The neocons are foreign policy idealists as opposed to realists. They realize that the US has no pressing national interests in the Middle East that would justify taking the US to war there unless an ally were to be attacked.

Consortium News
Fearing Sanders as ‘Closet Realist’
Robert Parry

Backgrounder.
There are essentially two distinct approaches to foreign policy. First, a “realist” foreign policy places national interests and security above ideology, ethics and morality. The second or “idealist” school posits that foreign policy must reflect the ethical, moral and philosophical values of the country.…
Since the Second World War, the United States has bragged increasingly about American “exceptionalism” - the notion that our system is superior to any other in the world. The backbone of that claim lies in our liberal democracy where “liberal” is defined, inter alia, as “favorable to or in accord with concepts of maximum individual freedom possible, especially as guaranteed by law and secured by governmental protection of civil liberties.” Exceptionalism has been the basis of our “idealist” foreign policies. We have had a foreign policy that sporadically has been based on our own principles, but also on our national interests.

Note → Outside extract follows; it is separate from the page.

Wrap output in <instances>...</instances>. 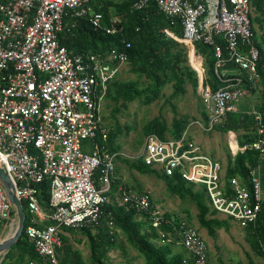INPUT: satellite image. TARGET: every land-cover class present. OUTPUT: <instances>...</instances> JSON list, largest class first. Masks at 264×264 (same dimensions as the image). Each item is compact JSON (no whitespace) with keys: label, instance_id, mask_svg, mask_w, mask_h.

Unfortunately, foreign policy is at its worst when it vacillates between “realist” and “idealist.”…
So there we were [in Iraq], supporting and selling the ideals of liberal democracy while at the same time doing everything undemocratic that we possibly could. We were in the throes of the most “realist” period of foreign policy imaginable. We did what was in our national interest, but not what we said we were all about morally, ethically and philosophically. And we did that for an Arab world that did not fail to see just how hypocritical we really were.…
We have been playing both ends shamelessly against the middle and we have now been caught. There are good and bad things about both the “idealist” and “realist” schools of foreign policy. If we were as powerful and macho as we like to think we are, the “realist” policy might be an option. Given today’s world, it is not and for a power on the wane, “idealist” has its advantages. The true “shining city on the hill” requires no aggressiveness, no hypocrisy, only that we look and behave like a liberal democracy!…
Well, duh.

American Diplomacy
Idealist vs. Realist Foreign Policy
Haviland Smith, career intelligence officer

2 comments:

Random said...

What ideal? Endless war. Lol

John said...

Maniacs are always defined as "idealists".